(WHAT IS NEEDED):
Only the lines from the start of the data through the one containing "of differentiation between" belong in your answer; return them exactly.

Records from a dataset
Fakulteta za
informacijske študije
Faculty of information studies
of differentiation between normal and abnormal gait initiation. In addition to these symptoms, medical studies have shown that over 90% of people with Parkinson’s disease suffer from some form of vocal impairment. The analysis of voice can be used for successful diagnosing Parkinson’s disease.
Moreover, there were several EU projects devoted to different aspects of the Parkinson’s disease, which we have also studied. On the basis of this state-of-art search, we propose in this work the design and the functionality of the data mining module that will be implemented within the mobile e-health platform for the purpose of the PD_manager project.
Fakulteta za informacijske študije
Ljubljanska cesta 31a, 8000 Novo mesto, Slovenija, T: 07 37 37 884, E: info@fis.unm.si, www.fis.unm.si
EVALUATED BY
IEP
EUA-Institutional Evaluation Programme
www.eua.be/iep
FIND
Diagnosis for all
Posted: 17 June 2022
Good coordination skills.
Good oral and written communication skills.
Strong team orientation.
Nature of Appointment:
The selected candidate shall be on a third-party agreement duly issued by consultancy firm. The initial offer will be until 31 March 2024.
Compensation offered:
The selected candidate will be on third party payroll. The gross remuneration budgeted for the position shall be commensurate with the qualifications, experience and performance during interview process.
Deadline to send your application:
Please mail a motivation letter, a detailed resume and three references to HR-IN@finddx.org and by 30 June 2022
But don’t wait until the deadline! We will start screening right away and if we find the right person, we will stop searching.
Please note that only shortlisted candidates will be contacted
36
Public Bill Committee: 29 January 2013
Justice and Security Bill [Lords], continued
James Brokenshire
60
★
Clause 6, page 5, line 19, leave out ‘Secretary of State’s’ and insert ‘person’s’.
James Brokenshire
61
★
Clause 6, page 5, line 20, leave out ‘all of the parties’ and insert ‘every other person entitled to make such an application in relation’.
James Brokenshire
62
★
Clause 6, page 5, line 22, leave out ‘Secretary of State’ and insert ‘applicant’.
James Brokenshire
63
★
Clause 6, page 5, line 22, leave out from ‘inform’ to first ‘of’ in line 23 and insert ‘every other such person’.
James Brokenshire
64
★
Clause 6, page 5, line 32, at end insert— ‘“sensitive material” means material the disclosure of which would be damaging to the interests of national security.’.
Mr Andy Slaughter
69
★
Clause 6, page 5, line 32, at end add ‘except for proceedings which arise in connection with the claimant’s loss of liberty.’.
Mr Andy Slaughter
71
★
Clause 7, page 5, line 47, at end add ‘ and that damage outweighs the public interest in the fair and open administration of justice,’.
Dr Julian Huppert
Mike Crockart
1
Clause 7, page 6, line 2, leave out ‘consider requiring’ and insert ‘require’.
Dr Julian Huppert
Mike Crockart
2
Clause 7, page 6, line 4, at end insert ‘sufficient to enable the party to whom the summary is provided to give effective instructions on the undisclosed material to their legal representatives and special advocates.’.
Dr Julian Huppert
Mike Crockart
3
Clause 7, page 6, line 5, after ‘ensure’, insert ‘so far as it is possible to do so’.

(EXERCISE ANSWER):
Fakulteta za
informacijske študije
Faculty of information studies
of differentiation between normal and abnormal gait initiation. In addition to these symptoms, medical studies have shown that over 90% of people with Parkinson’s disease suffer from some form of vocal impairment. The analysis of voice can be used for successful diagnosing Parkinson’s disease.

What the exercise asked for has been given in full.